I am creating restful web service and i wanted to know how do we create a service with input parameters and also how to invoke it from a web browser.

For example

@Path("/todo")
public class TodoResource {
    // This method is called if XMLis request
    @PUT
    @Produces( {MediaType.APPLICATION_XML,MediaType.APPLICATION_JSON})
    public Todo getXML() {
        Todo todo = new Todo();
        todo.setSummary("This is my first todo");
        todo.setDescription("This is my first todo");
        return todo;
    }

and i can invoke it using http://localhost:8088/JerseyJAXB/rest/todo

and I want to create a method like

@Path("/todo")
    public class TodoResource {
        // This method is called if XMLis request
        @PUT
        @Produces( {MediaType.APPLICATION_XML,MediaType.APPLICATION_JSON})
        public Todo getXML(String x, String y) {
            Todo todo = new Todo();
            todo.setSummary(x);
            todo.setDescription(y);
            return todo;
        }

In case of soap based web services i would invoke it like this

http://localhost:8088/JerseyJAXB/rest/todo?x=abc&y=pqr

but I want to know how to invoke it using rest and also can I pass the parameters as I am doing in the above example when I use rest and jersey.

Answer 1

You can. Try something like this:

@Path("/todo/{varX}/{varY}")
@Produces({"application/xml", "application/json"})
public Todo whatEverNameYouLike(@PathParam("varX") String varX,
    @PathParam("varY") String varY) {
        Todo todo = new Todo();
        todo.setSummary(varX);
        todo.setDescription(varY);
        return todo;
}

Then call your service with this URL;
http://localhost:8088/JerseyJAXB/rest/todo/summary/description

Answer 2

If you want query parameters, you use @QueryParam.

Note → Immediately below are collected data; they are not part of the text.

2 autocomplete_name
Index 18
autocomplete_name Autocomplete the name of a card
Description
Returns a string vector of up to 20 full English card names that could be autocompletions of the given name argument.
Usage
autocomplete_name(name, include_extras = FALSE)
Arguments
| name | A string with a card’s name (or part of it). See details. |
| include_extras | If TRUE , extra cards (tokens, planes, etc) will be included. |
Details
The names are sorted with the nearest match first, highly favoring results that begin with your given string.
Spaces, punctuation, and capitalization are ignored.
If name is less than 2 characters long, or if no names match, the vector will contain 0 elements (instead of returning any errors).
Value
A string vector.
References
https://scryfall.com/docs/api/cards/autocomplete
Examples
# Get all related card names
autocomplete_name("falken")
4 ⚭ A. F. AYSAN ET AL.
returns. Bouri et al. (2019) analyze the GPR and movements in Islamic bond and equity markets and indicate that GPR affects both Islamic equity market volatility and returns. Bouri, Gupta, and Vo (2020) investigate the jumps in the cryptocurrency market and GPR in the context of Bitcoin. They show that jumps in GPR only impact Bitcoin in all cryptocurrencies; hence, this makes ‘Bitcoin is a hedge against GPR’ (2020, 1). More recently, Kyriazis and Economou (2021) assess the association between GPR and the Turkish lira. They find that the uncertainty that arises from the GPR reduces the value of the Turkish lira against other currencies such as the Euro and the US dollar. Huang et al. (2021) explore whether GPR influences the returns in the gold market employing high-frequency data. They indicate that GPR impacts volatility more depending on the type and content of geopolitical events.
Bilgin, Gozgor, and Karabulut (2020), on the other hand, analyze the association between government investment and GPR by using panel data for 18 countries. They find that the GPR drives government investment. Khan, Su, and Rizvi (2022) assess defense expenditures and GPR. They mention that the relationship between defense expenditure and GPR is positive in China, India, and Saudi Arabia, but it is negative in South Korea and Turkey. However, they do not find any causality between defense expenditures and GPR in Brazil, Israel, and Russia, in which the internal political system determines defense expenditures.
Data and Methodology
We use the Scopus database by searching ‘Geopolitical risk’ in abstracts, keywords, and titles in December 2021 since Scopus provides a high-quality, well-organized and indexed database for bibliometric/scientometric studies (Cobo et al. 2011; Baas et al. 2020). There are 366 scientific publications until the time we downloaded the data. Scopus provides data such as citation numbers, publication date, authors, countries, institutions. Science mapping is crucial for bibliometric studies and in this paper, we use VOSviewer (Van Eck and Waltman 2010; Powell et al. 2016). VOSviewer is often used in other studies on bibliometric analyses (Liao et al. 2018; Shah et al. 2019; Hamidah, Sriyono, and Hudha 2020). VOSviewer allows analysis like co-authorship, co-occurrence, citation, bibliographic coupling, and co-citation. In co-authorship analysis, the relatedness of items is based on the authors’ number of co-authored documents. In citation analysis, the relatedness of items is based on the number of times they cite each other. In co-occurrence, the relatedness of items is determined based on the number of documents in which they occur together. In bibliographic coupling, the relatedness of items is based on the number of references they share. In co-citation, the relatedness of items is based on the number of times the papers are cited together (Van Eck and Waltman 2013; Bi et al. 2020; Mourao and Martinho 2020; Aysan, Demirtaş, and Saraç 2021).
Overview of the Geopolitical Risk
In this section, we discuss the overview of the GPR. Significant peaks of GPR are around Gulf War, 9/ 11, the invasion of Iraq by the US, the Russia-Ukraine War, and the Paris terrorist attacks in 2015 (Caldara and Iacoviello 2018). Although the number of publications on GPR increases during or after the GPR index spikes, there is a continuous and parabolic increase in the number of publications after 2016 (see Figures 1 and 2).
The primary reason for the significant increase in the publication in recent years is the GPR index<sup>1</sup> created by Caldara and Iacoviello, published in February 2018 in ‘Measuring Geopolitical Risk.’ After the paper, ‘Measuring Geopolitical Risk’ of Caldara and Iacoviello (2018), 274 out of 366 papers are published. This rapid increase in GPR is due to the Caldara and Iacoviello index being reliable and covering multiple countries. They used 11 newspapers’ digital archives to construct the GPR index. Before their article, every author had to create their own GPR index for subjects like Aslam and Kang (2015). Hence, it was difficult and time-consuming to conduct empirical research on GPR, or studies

public Todo getXML(@QueryParam("summary") String x, 
                   @QueryParam("description") String y)

But you won't be able to send a PUT from a plain web browser (today). If you type in the URL directly, it will be a GET.

Philosophically, this looks like it should be a POST, though. In REST, you typically either POST to a common resource, /todo, where that resource creates and returns a new resource, or you PUT to a specifically-identified resource, like /todo/<id>, for creation and/or update.

Answer 3

Be careful. For this you need @GET (not @PUT).

Answer 4

another way to do is get the UriInfo instead of all the QueryParam

Then you will be able to get the queryParam as per needed in your code

@GET
@Path("/query")
public Response getUsers(@Context UriInfo info) {

    String param_1 = info.getQueryParameters().getFirst("param_1");
    String param_2 = info.getQueryParameters().getFirst("param_2");


    return Response ;

}